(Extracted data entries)
▬▬▬

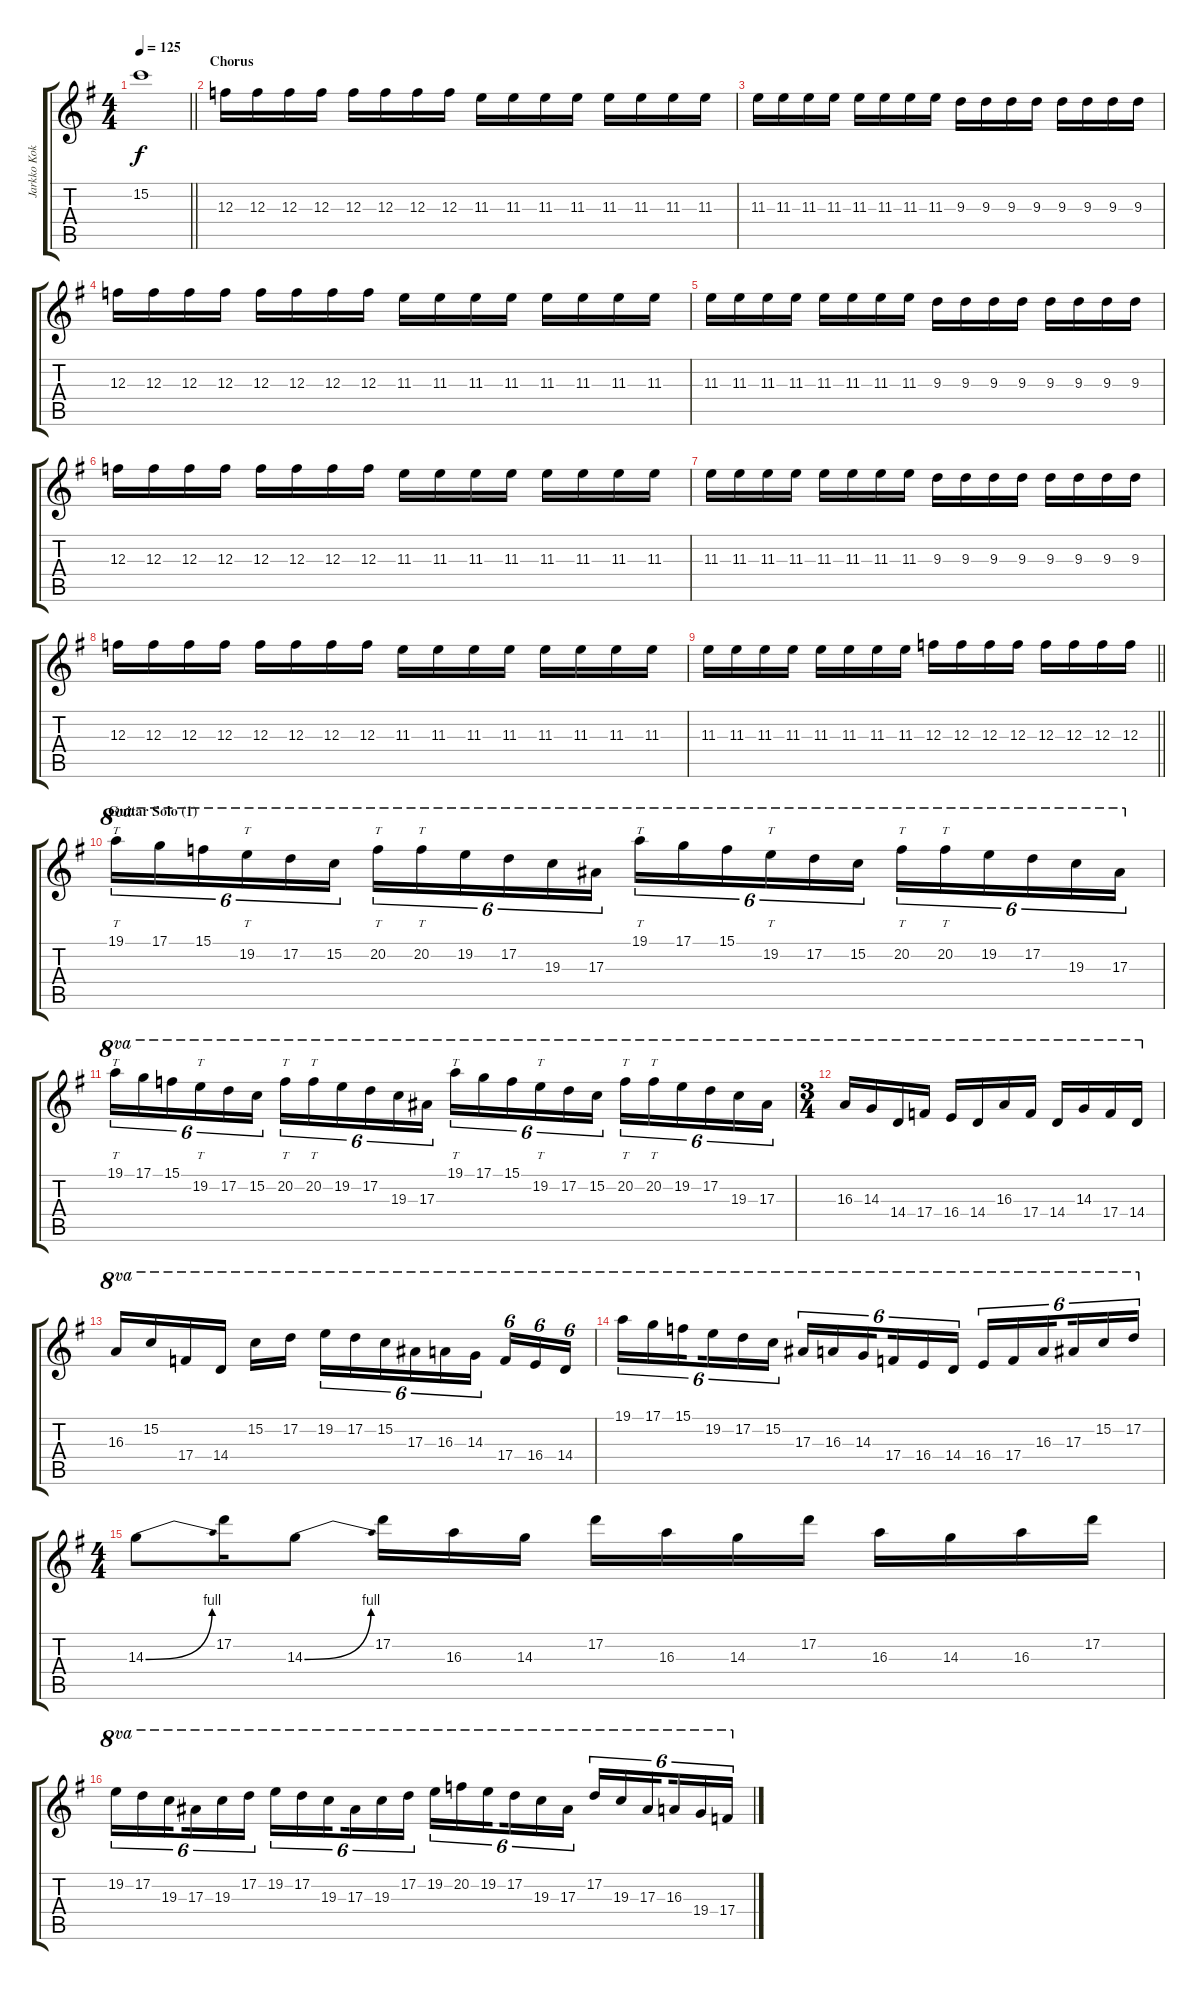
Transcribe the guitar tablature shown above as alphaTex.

\track ("Jarkko Kokko (lead guitar)" "Jarkko Kok") {instrument distortionguitar}
\staff {score tabs}
\tuning (D4 A3 F3 C3 G2 D2) {hide}
\ts (4 4)
\tempo 125
\clef g2
\barLineRight lightlight
\ks g
15.2{t}.1{dy f} |
\section ("" "Chorus")
\ks eminor
12.3.16 12.3.16 12.3.16 12.3.16 12.3.16 12.3.16 12.3.16 12.3.16 11.3.16 11.3.16 11.3.16 11.3.16 11.3.16 11.3.16 11.3.16 11.3.16 |
11.3.16 11.3.16 11.3.16 11.3.16 11.3.16 11.3.16 11.3.16 11.3.16 9.3.16 9.3.16 9.3.16 9.3.16 9.3.16 9.3.16 9.3.16 9.3.16 |
12.3.16 12.3.16 12.3.16 12.3.16 12.3.16 12.3.16 12.3.16 12.3.16 11.3.16 11.3.16 11.3.16 11.3.16 11.3.16 11.3.16 11.3.16 11.3.16 |
11.3.16 11.3.16 11.3.16 11.3.16 11.3.16 11.3.16 11.3.16 11.3.16 9.3.16 9.3.16 9.3.16 9.3.16 9.3.16 9.3.16 9.3.16 9.3.16 |
12.3.16 12.3.16 12.3.16 12.3.16 12.3.16 12.3.16 12.3.16 12.3.16 11.3.16 11.3.16 11.3.16 11.3.16 11.3.16 11.3.16 11.3.16 11.3.16 |
11.3.16 11.3.16 11.3.16 11.3.16 11.3.16 11.3.16 11.3.16 11.3.16 9.3.16 9.3.16 9.3.16 9.3.16 9.3.16 9.3.16 9.3.16 9.3.16 |
12.3.16 12.3.16 12.3.16 12.3.16 12.3.16 12.3.16 12.3.16 12.3.16 11.3.16 11.3.16 11.3.16 11.3.16 11.3.16 11.3.16 11.3.16 11.3.16 |
\barLineRight lightlight
11.3.16 11.3.16 11.3.16 11.3.16 11.3.16 11.3.16 11.3.16 11.3.16 12.3.16 12.3.16 12.3.16 12.3.16 12.3.16 12.3.16 12.3.16 12.3.16 |
\section ("" "Guitar Solo (1)")
19.1.16{tt tu (6 4) ot 8va} 17.1.16{tu (6 4) ot 8va} 15.1.16{tu (6 4) ot 8va} 19.2.16{tt tu (6 4) ot 8va} 17.2.16{tu (6 4) ot 8va} 15.2.16{tu (6 4) ot 8va} 20.2.16{tt tu (6 4) ot 8va} 20.2.16{tt tu (6 4) ot 8va} 19.2.16{tu (6 4) ot 8va} 17.2.16{tu (6 4) ot 8va} 19.3.16{tu (6 4) ot 8va} 17.3.16{tu (6 4) ot 8va} 19.1.16{tt tu (6 4) ot 8va} 17.1.16{tu (6 4) ot 8va} 15.1.16{tu (6 4) ot 8va} 19.2.16{tt tu (6 4) ot 8va} 17.2.16{tu (6 4) ot 8va} 15.2.16{tu (6 4) ot 8va} 20.2.16{tt tu (6 4) ot 8va} 20.2.16{tt tu (6 4) ot 8va} 19.2.16{tu (6 4) ot 8va} 17.2.16{tu (6 4) ot 8va} 19.3.16{tu (6 4) ot 8va} 17.3.16{tu (6 4) ot 8va} |
19.1.16{tt tu (6 4) ot 8va} 17.1.16{tu (6 4) ot 8va} 15.1.16{tu (6 4) ot 8va} 19.2.16{tt tu (6 4) ot 8va} 17.2.16{tu (6 4) ot 8va} 15.2.16{tu (6 4) ot 8va} 20.2.16{tt tu (6 4) ot 8va} 20.2.16{tt tu (6 4) ot 8va} 19.2.16{tu (6 4) ot 8va} 17.2.16{tu (6 4) ot 8va} 19.3.16{tu (6 4) ot 8va} 17.3.16{tu (6 4) ot 8va} 19.1.16{tt tu (6 4) ot 8va} 17.1.16{tu (6 4) ot 8va} 15.1.16{tu (6 4) ot 8va} 19.2.16{tt tu (6 4) ot 8va} 17.2.16{tu (6 4) ot 8va} 15.2.16{tu (6 4) ot 8va} 20.2.16{tt tu (6 4) ot 8va} 20.2.16{tt tu (6 4) ot 8va} 19.2.16{tu (6 4) ot 8va} 17.2.16{tu (6 4) ot 8va} 19.3.16{tu (6 4) ot 8va} 17.3.16{tu (6 4) ot 8va} |
\ts (3 4)
16.3.16{ot 8va} 14.3.16{ot 8va} 14.4.16{ot 8va} 17.4.16{ot 8va} 16.4.16{ot 8va} 14.4.16{ot 8va} 16.3.16{ot 8va} 17.4.16{ot 8va} 14.4.16{ot 8va} 14.3.16{ot 8va} 17.4.16{ot 8va} 14.4.16{ot 8va} |
16.3.16{ot 8va} 15.2.16{ot 8va} 17.4.16{ot 8va} 14.4.16{ot 8va} 15.2.16{ot 8va} 17.2.16{ot 8va beam splitsecondary} 19.2.16{tu (6 4) ot 8va} 17.2.16{tu (6 4) ot 8va} 15.2.16{tu (6 4) ot 8va} 17.3.16{tu (6 4) ot 8va} 16.3.16{tu (6 4) ot 8va} 14.3.16{tu (6 4) ot 8va beam splitsecondary} 17.4.16{tu (6 4) ot 8va} 16.4.16{tu (6 4) ot 8va} 14.4.16{tu (6 4) ot 8va} |
19.1.16{tu (6 4) ot 8va} 17.1.16{tu (6 4) ot 8va} 15.1.16{tu (6 4) ot 8va beam splitsecondary} 19.2.16{tu (6 4) ot 8va} 17.2.16{tu (6 4) ot 8va} 15.2.16{tu (6 4) ot 8va} 17.3.16{tu (6 4) ot 8va} 16.3.16{tu (6 4) ot 8va} 14.3.16{tu (6 4) ot 8va beam splitsecondary} 17.4.16{tu (6 4) ot 8va} 16.4.16{tu (6 4) ot 8va} 14.4.16{tu (6 4) ot 8va} 16.4.16{tu (6 4) ot 8va} 17.4.16{tu (6 4) ot 8va} 16.3.16{tu (6 4) ot 8va beam splitsecondary} 17.3.16{tu (6 4) ot 8va} 15.2.16{tu (6 4) ot 8va} 17.2.16{tu (6 4) ot 8va} |
\ts (4 4)
14.3{be (bend 0 0 60 4)}.8 17.2.16 14.3{be (bend 0 0 60 4)}.8 17.2.16 16.3.16 14.3.16 17.2.16 16.3.16 14.3.16 17.2.16 16.3.16 14.3.16 16.3.16 17.2.16 |
19.2.16{tu (6 4) ot 8va} 17.2.16{tu (6 4) ot 8va} 19.3.16{tu (6 4) ot 8va beam splitsecondary} 17.3.16{tu (6 4) ot 8va} 19.3.16{tu (6 4) ot 8va} 17.2.16{tu (6 4) ot 8va} 19.2.16{tu (6 4) ot 8va} 17.2.16{tu (6 4) ot 8va} 19.3.16{tu (6 4) ot 8va beam splitsecondary} 17.3.16{tu (6 4) ot 8va} 19.3.16{tu (6 4) ot 8va} 17.2.16{tu (6 4) ot 8va} 19.2.16{tu (6 4) ot 8va} 20.2.16{tu (6 4) ot 8va} 19.2.16{tu (6 4) ot 8va beam splitsecondary} 17.2.16{tu (6 4) ot 8va} 19.3.16{tu (6 4) ot 8va} 17.3.16{tu (6 4) ot 8va} 17.2.16{tu (6 4) ot 8va} 19.3.16{tu (6 4) ot 8va} 17.3.16{tu (6 4) ot 8va beam splitsecondary} 16.3.16{tu (6 4) ot 8va} 19.4.16{tu (6 4) ot 8va} 17.4.16{tu (6 4) ot 8va}
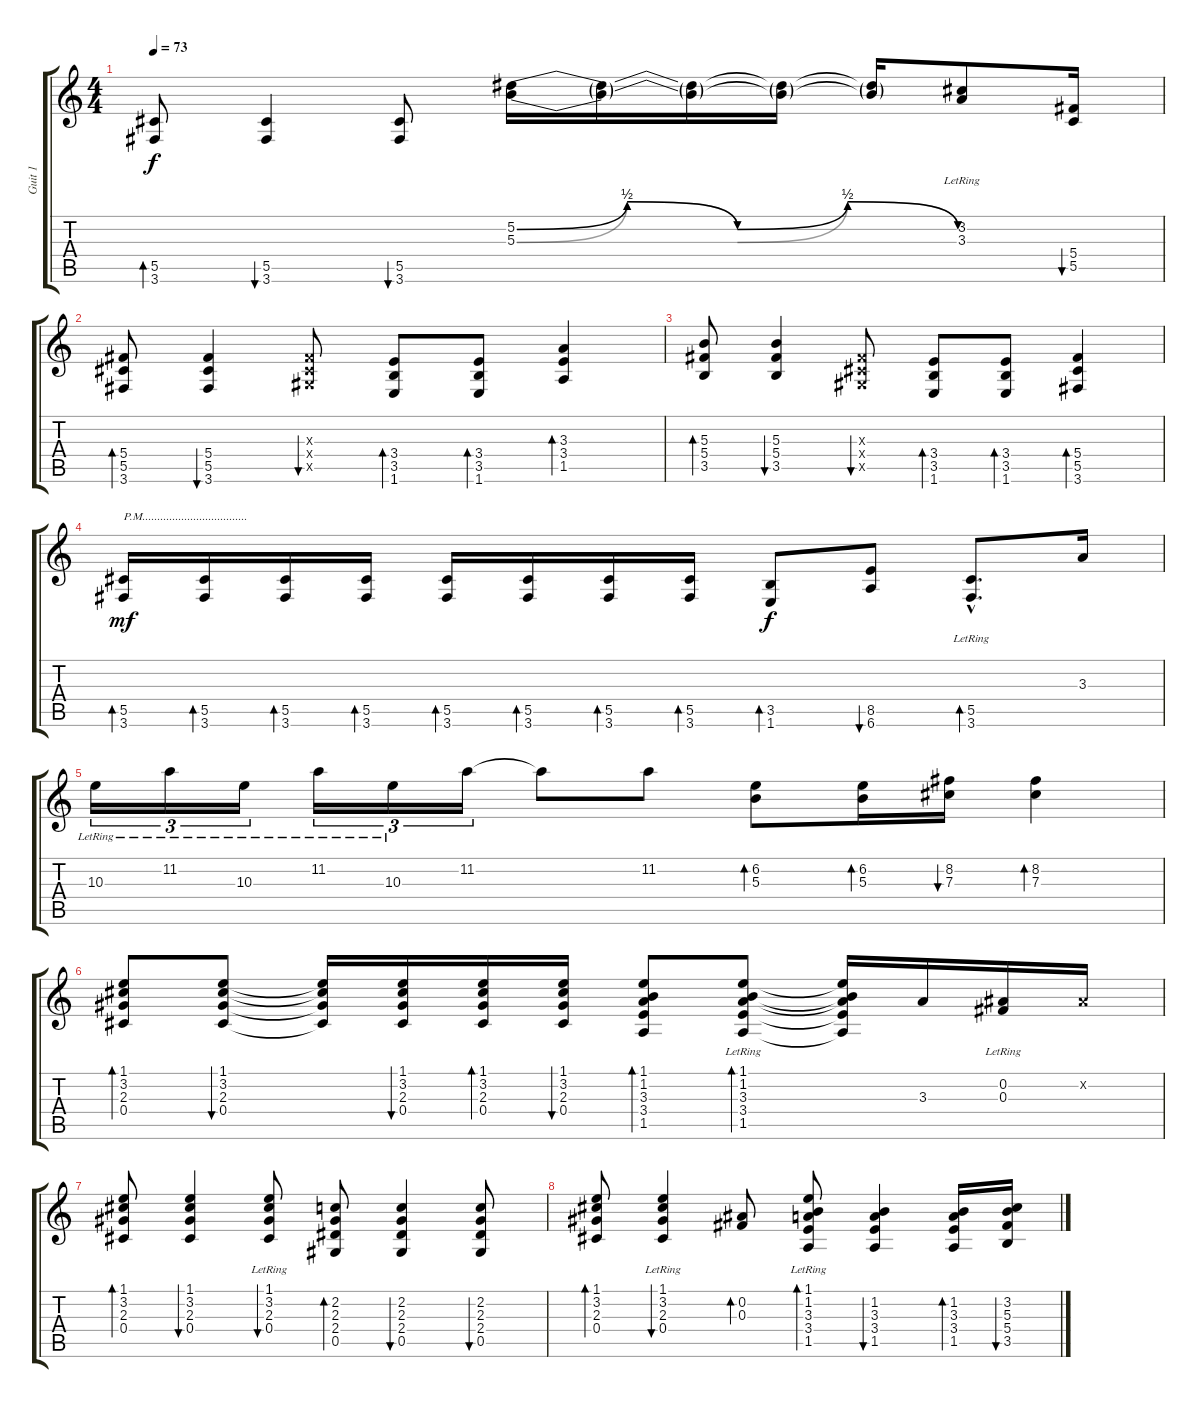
\track ("Guit 1" "Guit 1") {instrument acousticguitarsteel}
\staff {score tabs}
\tuning (Eb4 Bb3 Gb3 Db3 Ab2 Eb2) {hide}
\ts (4 4)
\tempo 73
\clef g2
\ks c
(5.5 3.6).8{bd 30 dy f} (5.5 3.6).4{bu 30} (5.5 3.6).8{bu 120} (5.2{be (custom 0 0 15 2 30 0 45 2 60 0)} 5.3{be (custom 0 0 15 2 30 0 45 2 60 0)}).16 (5.2{t} 5.3{t}).16 (5.2{t} 5.3{t}).16 (5.2{t} 5.3{t}).16 (5.2{t} 5.3{t}).16 (3.2{lr} 3.3).8 (5.4 5.5).16{bu 120} |
(5.4 5.5 3.6).8{bd 30} (5.4 5.5 3.6).4{bu 30} (0.3{x} 0.4{x} 0.5{x}).8{bu 30} (3.4 3.5 1.6).8{bd 30} (3.4 3.5 1.6).8{bd 30} (3.3 3.4 1.5).4{bd 60} |
(5.3 5.4 3.5).8{bd 30} (5.3 5.4 3.5).4{bu 30} (0.3{x} 0.4{x} 0.5{x}).8{bu 30} (3.4 3.5 1.6).8{bd 30} (3.4 3.5 1.6).8{bd 30} (5.4 5.5 3.6).4{bd 60} |
(5.5 3.6).16{bd 30 txt "P.M..................................." dy mf} (5.5 3.6).16{bd 30} (5.5 3.6).16{bd 30} (5.5 3.6).16{bd 30} (5.5 3.6).16{bd 30} (5.5 3.6).16{bd 30} (5.5 3.6).16{bd 30} (5.5 3.6).16{bd 30} (3.5 1.6).8{bd 30 dy f} (8.5 6.6).8{bu 30} (5.5{hac lr} 3.6{hac lr}).8{d bd 30} 3.3.16 |
10.3{lr}.16{tu (3 2)} 11.2{lr}.16{tu (3 2)} 10.3{lr}.16{tu (3 2)} 11.2{lr}.16{tu (3 2)} 10.3{lr}.16{tu (3 2)} 11.2.16{tu (3 2)} 11.2{t}.8 11.2.8 (6.2 5.3).8{bd 120} (6.2 5.3).16{bd 60} (8.2 7.3).16{bu 60} (8.2 7.3).4{bd 60} |
(1.1 3.2 2.3 0.4).8{bd 60 volume 10} (1.1 3.2 2.3 0.4).8{bu 30} (1.1{t} 3.2{t} 2.3{t} 0.4{t}).16 (1.1 3.2 2.3 0.4).16{bu 30} (1.1 3.2 2.3 0.4).16{bd 30} (1.1 3.2 2.3 0.4).16{bu 30} (1.1 1.2 3.3 3.4 1.5).8{bd 30} (1.1{lr} 1.2{lr} 3.3 3.4{lr} 1.5{lr}).8{bd 30} (1.1{t} 1.2{t} 3.3{t} 3.4{t} 1.5{t}).16 3.3.16 (0.2 0.3{lr}).16 0.2{x}.16 |
(1.1 3.2 2.3 0.4).8{bd 30} (1.1 3.2 2.3 0.4).4{bu 30} (1.1{lr} 3.2 2.3 0.4).8{bu 30} (2.2 2.3 2.4 0.5).8{bd 30} (2.2 2.3 2.4 0.5).4{bu 30} (2.2 2.3 2.4 0.5).8{bu 30} |
(1.1 3.2 2.3 0.4).8{bd 60} (1.1{lr} 3.2 2.3 0.4{lr}).4{bu 30} (0.2 0.3).8{bd 30} (1.1 1.2{lr} 3.3 3.4{lr} 1.5{lr}).8{bd 30} (1.2 3.3 3.4 1.5).4{bu 30} (1.2 3.3 3.4 1.5).16{bd 30} (3.2 5.3 5.4 3.5).16{bu 30}
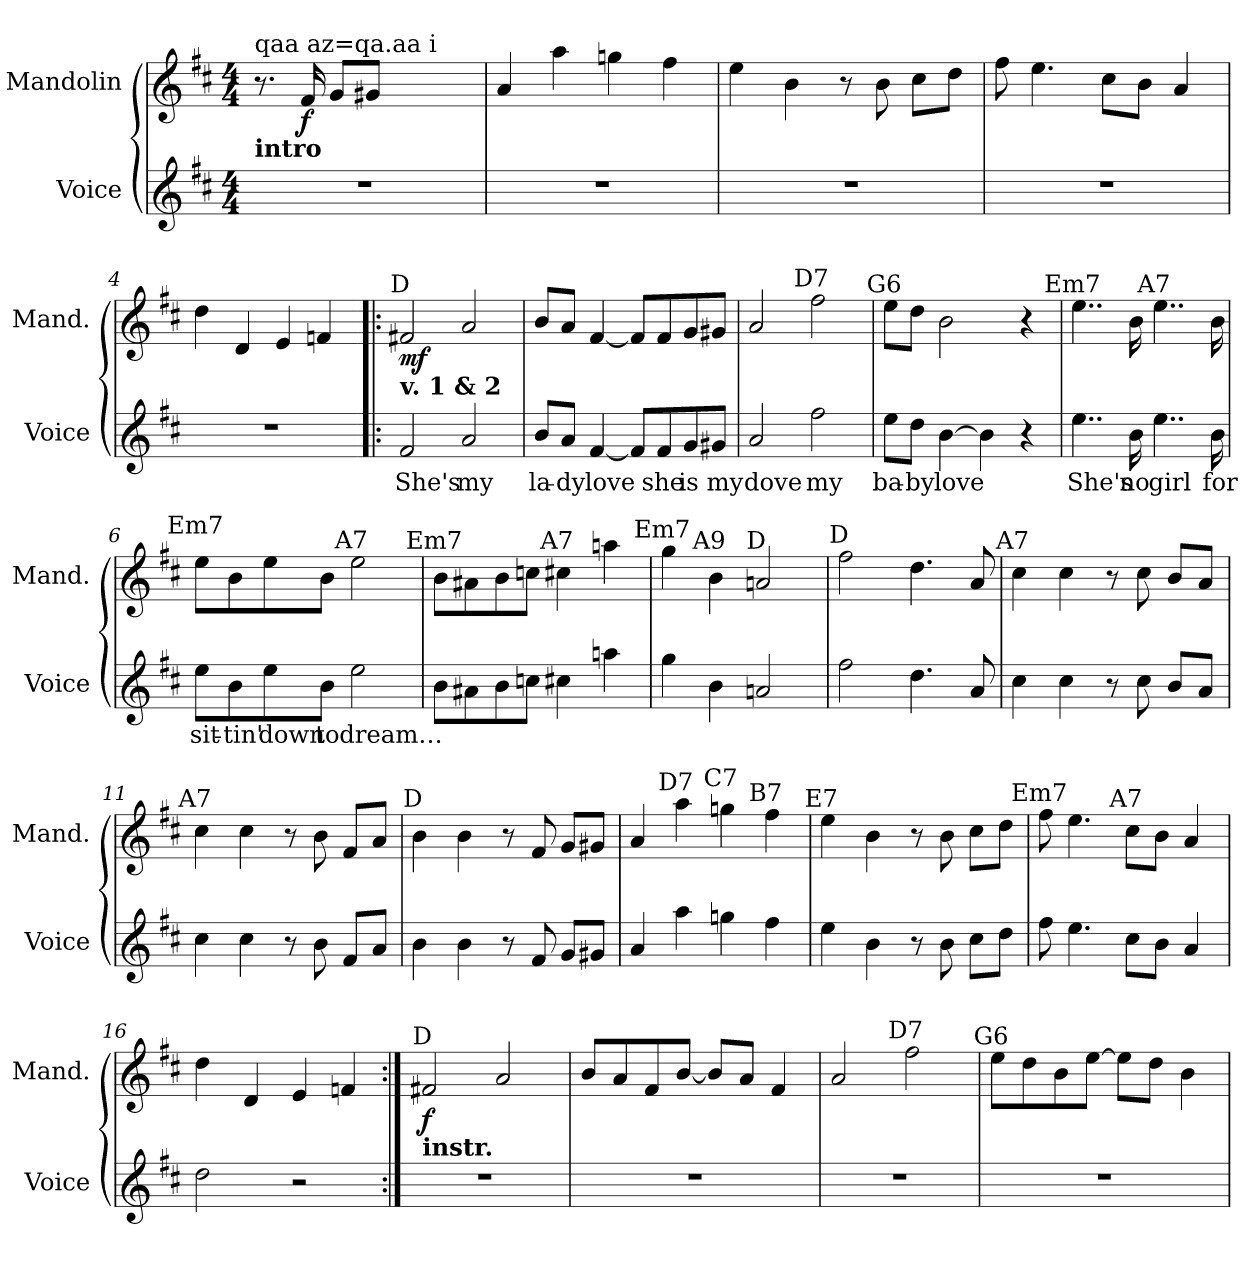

▬▬▬

Task details:
Pull out each line of the records that includes the word "section", and copy those lines in their original order.

The output:
\section ("" "Chorus")
\section ("" "Guitar Solo (1)")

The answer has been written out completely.